Step 9: Add A Golden

Goldens are source artifacts, not a silent cache:

test "formatter output" do
    const actual = format_module(source)
    try testing.expect_golden("tests/golden/formatter/basic.out", actual)
end

Run normally to compare:

janus test tests/formatter_test.jan

Update only when you mean it:

janus test tests/formatter_test.jan --update-golden

The runner prints every changed path.

Step 10: Add A Benchmark

Benchmarks run only with --bench:

bench "parse small module" do
    var b = testing.benchmark_context()
    const source = b.read_fixture("tests/fixtures/small.jan")

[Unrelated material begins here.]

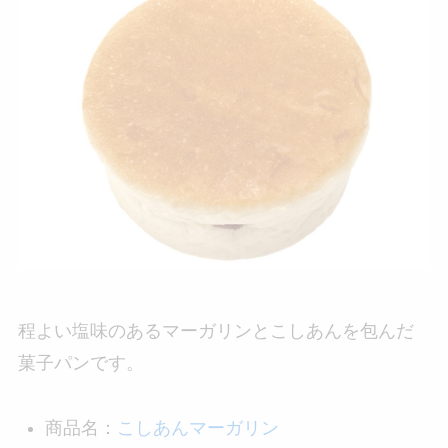
程よい塩味のあるマーガリンとこしあんを包んだ
菓子パンです。
商品名：
こしあんマーガリン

    while b.keep_running() do
        _ = parse_module(source)
    end
end

Run:

janus test tests/parser_bench.jan --bench

Benchmark output includes median, p95, p99, allocation count, and bytes when available. A slow benchmark is not automatically a failing test; performance policy belongs in a separate gate.

Checklist

Before a test lands:

The test name describes behavior, not implementation.
Assertions use expected-first order.
Error behavior uses expect_error or expect_no_error.
Resource use passes a TestCtx or explicit capability.
Any allocation accounting is balanced, and the runner leak gate is green.
Compile-fail tests assert diagnostic structure, not a fragile full blob.
Golden updates require --update-golden and list changed paths.
Benchmarks are opt-in and do not pretend to be correctness tests.

The goal is not to maximize test count. The goal is to make every failure actionable.